Revue Philosophique de la France et de l'Etranger

En 1876, par Taine H.

... Du 15e au 17e mois. — Grands progrès. Elle a appris à marcher et même à courir, elle est ferme sur ses petites jambes. On voit qu'elle acquiert tous les jours des idées, et qu'elle comprend beaucoup de phrases, par exemple : "Apporte la balle. Va faire doudou à la dame (caresser de la main et tendre la joue). Viens dans les jambes de papa. Va là-bas. Viens ici, etc." Elle commence à distinguer le ton fâché du ton satisfait ; elle cesse de faire ce qu'on lui interdit avec un visage et une voix sévères ; elle a spontanément et souvent l'envie d'être embrassée, et pour cela elle tend le front et dit d'une voix calme papa, ou maman. — Mais elle n'a appris ou inventé que très peu de mots nouveaux. Les principaux sont Pa (Paul), Babert (Gilbert), bébé (enfant), bééé (la chèvre), cola (chocolat), oua-oua (chose bonne à manger), ham (manger, je veux manger). — Il y en a d'autres et assez nombreux, qu'elle comprend, mais ne prononce pas, par exemple : "Grand-père, grand-mère" ; ses organes vocaux trop peu exercés ne reproduisent pas encore tous les sons qu'elle connaît et auxquels elle attache un sens.

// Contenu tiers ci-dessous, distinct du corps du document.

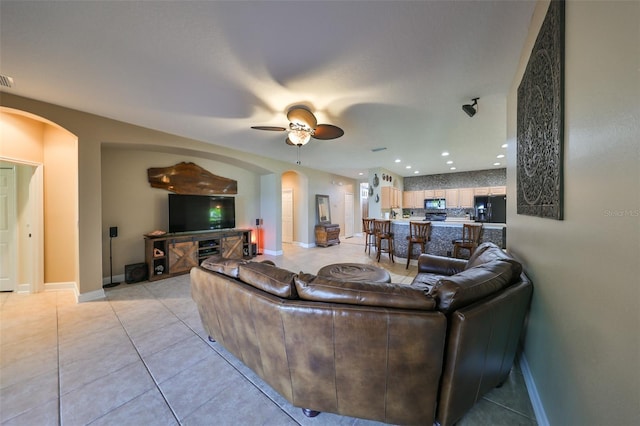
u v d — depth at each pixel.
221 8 1.40
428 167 6.92
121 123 3.27
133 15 1.45
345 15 1.45
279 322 1.27
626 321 0.64
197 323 2.49
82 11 1.42
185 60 1.90
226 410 1.42
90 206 3.05
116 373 1.73
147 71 2.05
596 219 0.79
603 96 0.74
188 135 3.83
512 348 1.54
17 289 3.32
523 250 1.81
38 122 3.25
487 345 1.25
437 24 1.52
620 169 0.66
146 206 4.28
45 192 3.34
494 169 7.37
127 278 3.71
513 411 1.41
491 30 1.56
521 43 1.67
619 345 0.67
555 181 1.09
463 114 2.92
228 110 2.84
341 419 1.36
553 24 1.09
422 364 1.10
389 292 1.17
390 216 6.96
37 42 1.69
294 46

Cola (chocolat) est une des premières friandises qu'on lui ait données ; c'est le bonbon qu'elle préfère. Tous les jours elle allait chez sa grand-mère, qui lui donnait une pastille ; elle sait très bien reconnaître la boîte, insister en la montrant du doigt pour qu'on l'ouvre. D'elle-même et sans nous, ou plutôt malgré nous, elle a étendu le sens de ce mot ; en ce moment elle l'applique à toutes les friandises : elle dit Cola quand on lui donne du sucre, de la tarte, des raisins, une pêche, une figue (De même le petit garçon de 20 mois cité plus haut dit téterre (pomme de terre) pour désigner les pommes de terre, la viande, les haricots, presque tout ce qui est bon à manger, sauf le lait pour lequel il dit lolo. Peut-être pour lui téterre signifie tout ce qui, étant solide ou demi-solide, est bon à manger). — On a déjà vu plusieurs exemples de cette généralisation spontanée ; ici elle était aisée ; car la saveur du chocolat, celle du raisin, de la pêche, etc., coïncident en ceci, qu'étant toutes agréables elles provoquent le même désir, celui d'éprouver encore une fois la sensation agréable. Un désir ou une impulsion si distincte aboutit sans difficulté à un air de tête, à un geste de la main, à une expression, par suite, à un nom.

Bébé. On a vu la signification singulière qu'elle donnait d'abord à ce mot ; peu à peu, par l'effet de l'éducation, il s'est rapproché chez elle du sens ordinaire. On lui a montré d'autres enfants en lui disant bébé ; on l'a appelé elle-même de ce nom ; à présent elle y répond. De plus, en la mettant devant une glace très basse et en lui montrant son visage réfléchi, on lui a dit : c'est "bébé" ; maintenant elle va toute seule devant la glace et dit bébé en riant quand elle s'y voit. — Partant de là, elle a étendu le sens du mot ; elle appelle bébés toutes les figurines, par exemple les statues en plâtre de demi-grandeur qui sont dans l'escalier, les figures d'hommes et de femmes des petits tableaux et des estampes. — Cette fois encore l'éducation produit un effet sur lequel on ne comptait pas ; le caractère général saisi par l'enfant n'est pas celui que nous voulions lui faire saisir ; nous lui avons enseigné le son, il en a inventé le sens.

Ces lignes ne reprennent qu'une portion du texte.